Armando Rodriguez Santos
FINCA LOS AMATES STORY
A family decision, the recommendation of a friend involved in coffee cultivation, but a plot of land available, led Armando to get into coffee farming. Since then, he and his family have spent 10 years learning about this crop and, 5 years ago, started focusing on producing quality coffee at his Finca Los Amates. The farm’s name refers to two Amate trees (Umbrella trees) that have been his land for many years and are therefore protected.
Amando says the farm makes him enormously proud. “Above all, I feel free when I work, and it’s satisfying to see the plantation full of crops, hoping to harvest the fruit every year while receiving remuneration. Today, I’m the representative and administrator of the farm. Still, the entire agronomic management is in the hands of my son Rudi Jovani. During harvest time, we hire people from the community to do certain tasks, and we work as a family the rest of the year.”
As for coffee processing, Armando and Rudi say it all starts with excellent selective picking.
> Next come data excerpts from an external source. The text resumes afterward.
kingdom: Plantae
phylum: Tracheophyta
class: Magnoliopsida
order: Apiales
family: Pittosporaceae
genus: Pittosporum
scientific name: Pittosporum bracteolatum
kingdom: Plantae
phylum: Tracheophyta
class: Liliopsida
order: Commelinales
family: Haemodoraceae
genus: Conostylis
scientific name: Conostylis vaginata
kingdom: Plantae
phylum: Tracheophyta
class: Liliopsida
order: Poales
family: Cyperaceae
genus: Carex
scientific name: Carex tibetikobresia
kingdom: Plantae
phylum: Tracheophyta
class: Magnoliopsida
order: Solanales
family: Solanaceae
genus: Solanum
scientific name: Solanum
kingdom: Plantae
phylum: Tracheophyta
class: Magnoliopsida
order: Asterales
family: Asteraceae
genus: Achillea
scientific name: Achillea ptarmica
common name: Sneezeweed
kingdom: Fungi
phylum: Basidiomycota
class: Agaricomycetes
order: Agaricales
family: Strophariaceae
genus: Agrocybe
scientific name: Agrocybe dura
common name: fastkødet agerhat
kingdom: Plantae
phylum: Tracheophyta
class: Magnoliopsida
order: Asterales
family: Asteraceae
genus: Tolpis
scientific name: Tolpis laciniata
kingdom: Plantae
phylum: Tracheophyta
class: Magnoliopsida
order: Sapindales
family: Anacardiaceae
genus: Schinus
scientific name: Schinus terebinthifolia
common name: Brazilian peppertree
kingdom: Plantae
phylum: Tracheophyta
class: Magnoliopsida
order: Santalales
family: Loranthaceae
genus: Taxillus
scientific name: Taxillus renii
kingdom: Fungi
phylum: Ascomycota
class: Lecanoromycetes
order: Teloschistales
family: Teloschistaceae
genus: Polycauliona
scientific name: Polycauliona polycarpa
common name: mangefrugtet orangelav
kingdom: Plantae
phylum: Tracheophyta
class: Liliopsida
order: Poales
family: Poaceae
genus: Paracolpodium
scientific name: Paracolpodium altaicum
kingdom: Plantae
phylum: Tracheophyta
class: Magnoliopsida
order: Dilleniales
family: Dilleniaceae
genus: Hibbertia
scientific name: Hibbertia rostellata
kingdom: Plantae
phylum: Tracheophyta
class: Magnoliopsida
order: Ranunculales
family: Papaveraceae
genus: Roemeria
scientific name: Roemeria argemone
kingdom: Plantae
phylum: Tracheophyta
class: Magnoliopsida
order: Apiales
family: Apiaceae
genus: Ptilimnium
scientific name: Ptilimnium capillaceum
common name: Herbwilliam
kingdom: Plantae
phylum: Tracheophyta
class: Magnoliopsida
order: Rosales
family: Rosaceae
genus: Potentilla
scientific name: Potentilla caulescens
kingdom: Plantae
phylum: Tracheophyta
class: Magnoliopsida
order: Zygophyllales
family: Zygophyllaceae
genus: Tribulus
To process honey coffees, they first let the cherries ferment in clean bags for 72 hours (about 3 days), depending on the weather, which is possible due to the elevation and cold climate of the region where the farm is nestled. To remove the lower-density cherries, they also float the coffee. Washed coffees also undergo a 48-hour fermentation in cherry; then, the coffee is pulped and fermented in parchment paper for another 12 hours. The drying process is 100% on raised beds. On average, honey coffee takes 30 days to reach its optimal moisture level for storage, and washed coffee takes around 20 days. It is essential to mention that these drying times coincide with the climate in the region during the coffee season. Currently, the varieties grown on the farm are Pacas, 98%, and Cuscatleco, 2%.
In conclusion, Armando comments, “I hope you enjoy the coffee we produce in this blessed land and that you continue to support us so we can continue to produce specialty coffee.”